Breakthroughs are easier to achieve, and more quickly, when there are more researchers in the field to conduct research. But success isn’t just about the number of people in the field; it’s about what they’re doing with their expertise. Ushering in an era of early detection requires results. As an industry, and even as individual companies, early detection will succeed when and if we can show strong results for stage one and stage two cancers in an intended-use population.
What that means is that a clinical trial of the diagnostic will need to include people intended to use the diagnostic, or more simply put, people who need to be screened for early detection of cancer. For example, an intended-use study may enroll 50,000 people aged 60 to 75 who will receive the real diagnostic and others who will receive a mock diagnostic. From there, researchers will determine how many early-stage cancers were detected in each group to better understand whether the diagnostic is doing its job and detecting cancers earlier than other means.

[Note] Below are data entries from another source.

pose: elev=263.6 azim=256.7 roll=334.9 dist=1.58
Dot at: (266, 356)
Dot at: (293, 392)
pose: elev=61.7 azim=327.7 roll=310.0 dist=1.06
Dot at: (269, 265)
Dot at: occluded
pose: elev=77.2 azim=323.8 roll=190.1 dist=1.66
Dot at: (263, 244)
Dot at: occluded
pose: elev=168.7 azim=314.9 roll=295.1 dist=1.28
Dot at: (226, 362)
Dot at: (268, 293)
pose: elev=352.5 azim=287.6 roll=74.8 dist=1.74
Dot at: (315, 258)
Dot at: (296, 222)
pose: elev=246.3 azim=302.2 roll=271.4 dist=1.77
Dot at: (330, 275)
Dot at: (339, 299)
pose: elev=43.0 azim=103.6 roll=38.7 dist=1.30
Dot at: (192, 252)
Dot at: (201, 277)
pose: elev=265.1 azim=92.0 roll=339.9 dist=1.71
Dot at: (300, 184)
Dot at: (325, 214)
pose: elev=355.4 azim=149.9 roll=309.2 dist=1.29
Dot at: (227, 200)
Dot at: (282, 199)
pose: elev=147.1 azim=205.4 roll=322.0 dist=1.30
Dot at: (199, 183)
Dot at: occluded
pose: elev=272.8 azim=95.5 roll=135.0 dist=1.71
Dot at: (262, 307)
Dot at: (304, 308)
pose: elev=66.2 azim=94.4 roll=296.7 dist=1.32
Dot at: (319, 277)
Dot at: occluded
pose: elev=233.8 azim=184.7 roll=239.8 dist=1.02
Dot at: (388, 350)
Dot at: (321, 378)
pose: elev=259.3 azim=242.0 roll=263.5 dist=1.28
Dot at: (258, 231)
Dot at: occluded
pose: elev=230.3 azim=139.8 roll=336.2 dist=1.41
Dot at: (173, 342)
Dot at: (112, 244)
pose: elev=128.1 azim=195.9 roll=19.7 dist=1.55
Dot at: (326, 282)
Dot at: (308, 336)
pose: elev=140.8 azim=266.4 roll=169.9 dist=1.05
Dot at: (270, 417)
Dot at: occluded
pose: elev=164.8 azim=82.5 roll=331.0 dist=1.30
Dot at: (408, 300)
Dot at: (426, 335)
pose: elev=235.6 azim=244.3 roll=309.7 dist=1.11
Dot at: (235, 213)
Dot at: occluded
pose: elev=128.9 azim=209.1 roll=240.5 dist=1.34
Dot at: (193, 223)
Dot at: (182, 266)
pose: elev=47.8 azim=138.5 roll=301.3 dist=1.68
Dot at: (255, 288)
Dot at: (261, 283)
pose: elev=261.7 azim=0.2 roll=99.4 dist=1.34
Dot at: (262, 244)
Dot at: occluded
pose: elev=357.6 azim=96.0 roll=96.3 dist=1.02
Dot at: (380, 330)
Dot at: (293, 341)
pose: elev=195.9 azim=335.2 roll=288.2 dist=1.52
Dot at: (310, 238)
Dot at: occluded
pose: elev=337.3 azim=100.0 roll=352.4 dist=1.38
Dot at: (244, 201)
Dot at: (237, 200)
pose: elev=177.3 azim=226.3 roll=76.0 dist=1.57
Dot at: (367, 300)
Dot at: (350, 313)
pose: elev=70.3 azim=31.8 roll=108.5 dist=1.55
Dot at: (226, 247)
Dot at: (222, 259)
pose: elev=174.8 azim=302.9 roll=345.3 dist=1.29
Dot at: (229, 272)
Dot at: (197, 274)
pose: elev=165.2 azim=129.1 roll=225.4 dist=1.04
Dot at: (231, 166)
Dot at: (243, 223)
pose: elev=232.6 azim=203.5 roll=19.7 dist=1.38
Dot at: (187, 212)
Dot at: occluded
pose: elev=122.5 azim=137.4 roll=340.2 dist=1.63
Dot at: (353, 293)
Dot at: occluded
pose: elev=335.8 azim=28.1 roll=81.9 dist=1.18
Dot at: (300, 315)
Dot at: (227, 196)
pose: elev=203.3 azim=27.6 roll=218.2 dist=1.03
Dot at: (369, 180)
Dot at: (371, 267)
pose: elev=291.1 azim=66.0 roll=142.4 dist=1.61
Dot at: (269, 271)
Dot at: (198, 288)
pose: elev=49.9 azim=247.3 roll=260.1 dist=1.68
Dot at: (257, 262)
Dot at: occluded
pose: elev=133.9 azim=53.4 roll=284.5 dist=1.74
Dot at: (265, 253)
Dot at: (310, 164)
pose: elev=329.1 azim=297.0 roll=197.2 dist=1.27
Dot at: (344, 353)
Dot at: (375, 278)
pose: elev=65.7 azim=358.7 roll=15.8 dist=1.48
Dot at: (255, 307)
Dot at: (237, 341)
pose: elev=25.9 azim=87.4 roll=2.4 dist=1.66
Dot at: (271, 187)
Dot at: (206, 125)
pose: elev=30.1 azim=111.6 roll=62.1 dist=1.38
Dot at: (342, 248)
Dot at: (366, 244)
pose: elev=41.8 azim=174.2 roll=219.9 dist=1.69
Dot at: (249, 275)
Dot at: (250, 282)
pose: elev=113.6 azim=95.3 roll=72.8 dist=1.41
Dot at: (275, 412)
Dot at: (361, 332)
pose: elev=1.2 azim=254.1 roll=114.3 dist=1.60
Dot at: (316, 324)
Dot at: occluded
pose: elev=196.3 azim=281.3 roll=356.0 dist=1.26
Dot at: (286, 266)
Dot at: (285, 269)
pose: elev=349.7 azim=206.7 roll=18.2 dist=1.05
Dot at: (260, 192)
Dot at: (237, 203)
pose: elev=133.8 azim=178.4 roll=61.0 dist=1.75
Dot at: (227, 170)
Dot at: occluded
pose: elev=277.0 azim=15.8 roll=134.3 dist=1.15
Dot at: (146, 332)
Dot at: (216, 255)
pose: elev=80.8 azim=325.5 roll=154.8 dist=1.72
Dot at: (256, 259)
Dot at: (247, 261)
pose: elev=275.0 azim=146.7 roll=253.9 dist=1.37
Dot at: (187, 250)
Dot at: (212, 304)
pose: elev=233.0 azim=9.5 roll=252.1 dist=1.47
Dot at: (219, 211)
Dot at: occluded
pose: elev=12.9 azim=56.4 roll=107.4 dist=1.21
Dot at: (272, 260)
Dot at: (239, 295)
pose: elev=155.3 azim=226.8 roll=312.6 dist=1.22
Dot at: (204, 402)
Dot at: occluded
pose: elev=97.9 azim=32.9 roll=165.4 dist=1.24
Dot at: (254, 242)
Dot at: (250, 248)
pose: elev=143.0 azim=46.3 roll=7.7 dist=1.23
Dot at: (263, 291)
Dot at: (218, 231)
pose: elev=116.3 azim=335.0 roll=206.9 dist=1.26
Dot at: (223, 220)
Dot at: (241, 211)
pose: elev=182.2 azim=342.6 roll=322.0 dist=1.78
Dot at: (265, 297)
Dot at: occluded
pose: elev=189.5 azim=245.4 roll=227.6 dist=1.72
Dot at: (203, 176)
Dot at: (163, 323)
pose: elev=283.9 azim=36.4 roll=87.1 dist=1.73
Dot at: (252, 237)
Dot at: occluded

As with every treatment, diagnostic and methodology in health care, it takes time, expertise, funding and significant amounts of data to achieve success and go to market. Right now, the early detection health care market is moving forward, albeit slowly, and making major contributions to health and longevity along the way.
Although the market has not yet achieved the speed and leverage of other research fields, like Alzheimer’s Disease, new and incremental breakthroughs are occurring with regularity. It’s only a matter of time — and with more funding and expertise, quite a bit less time — before researchers make major overarching breakthroughs and send them to the market where they can do their intended job: help patients and the doctors who treat them.